**Challenge A:**
In the event data passage, repeat the words starting with "[0013] The data" and going on through "ID authenticator information.", character for character.

**Page text:**
--- begin ---

Event data may be provided, for example, by entries in a log file
or a syslog server, alerts, alarms, network packets, emails, or
notification pages.
[0012] Event data can include information about the device or
application that generated the event and when the event was
received from the event source ("receipt time"). The receipt time
may be a date/time stamp, and the event source is a network
endpoint identifier (e.g., an IP address or Media Access Control
(MAC) address) and/or a description of the source, possibly
including information about the product's vendor and version. The
data/time stamp, source information and other information is used
to correlate events with a user and analyze events for security
threats.
[0013] The data storage system may also store other information to
correlate security events with users to identify threats. The
information may include user profiles include account IDs
associated with each user. The information may also include user
account ID history and user account ID authenticator information.
The data storage system is not limited to storing security events
and may store other information.
[0014] FIG. 1 illustrates a data storage system 100, according to
an embodiment. The system 100 includes a database 101, a query
manager 110, and storage engines 120a-n. The database 101 stores
data, which may include the real-time event data. The database may
continuously store the real-time event data as it is received. The
query manager 110 may be used to run queries on the data stored in
the database 101. The database 101 includes database tables 102a-x.
The tables 102a-x are organized as column-oriented or row-oriented.
An administrator may decide a proper storage type (e.g.,
column-oriented or row-oriented) for each table 102a-x. Also, each
table 102a-x may store some of the data in the database 101
according to a predetermined model, which may include a
predetermined set of fields for the data stored in the table. For
example, table 102a stores event data such as data describing
events, time of events, etc.; table 102b stores user data such as
user profile data of users having accounts; table 103a stores asset
data describing assets in the network; and so on.

--- end ---

**Challenge B:**
Reproduce the lines of the records starting with the line with "green square: moved 5 px down" and going on through the line with "cyan cross: moved 14", both included, without any pictures.

**Dataset rows:**
--- begin ---

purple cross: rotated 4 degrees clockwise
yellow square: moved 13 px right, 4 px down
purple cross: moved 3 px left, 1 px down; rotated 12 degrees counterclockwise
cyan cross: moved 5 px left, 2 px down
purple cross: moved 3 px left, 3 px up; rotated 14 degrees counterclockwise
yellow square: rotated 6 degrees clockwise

--- end ---
--- begin ---

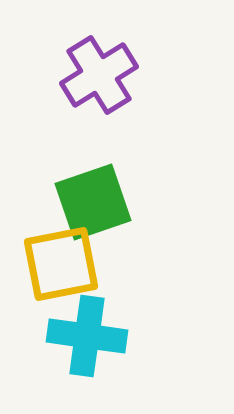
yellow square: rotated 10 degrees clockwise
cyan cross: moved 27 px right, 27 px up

--- end ---
--- begin ---

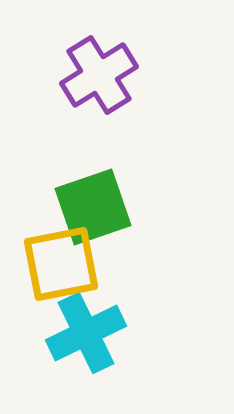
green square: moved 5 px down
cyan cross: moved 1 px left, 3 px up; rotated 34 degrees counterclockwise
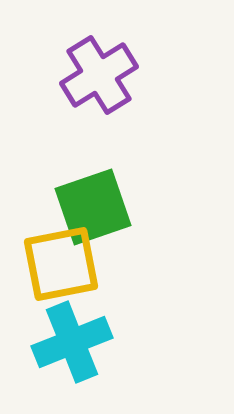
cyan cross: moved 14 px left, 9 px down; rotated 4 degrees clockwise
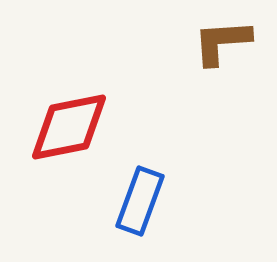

--- end ---

**Final answer A:**
[0013] The data storage system may also store other information to
correlate security events with users to identify threats. The
information may include user profiles include account IDs
associated with each user. The information may also include user
account ID history and user account ID authenticator information.

**Final answer B:**
green square: moved 5 px down
cyan cross: moved 1 px left, 3 px up; rotated 34 degrees counterclockwise
cyan cross: moved 14 px left, 9 px down; rotated 4 degrees clockwise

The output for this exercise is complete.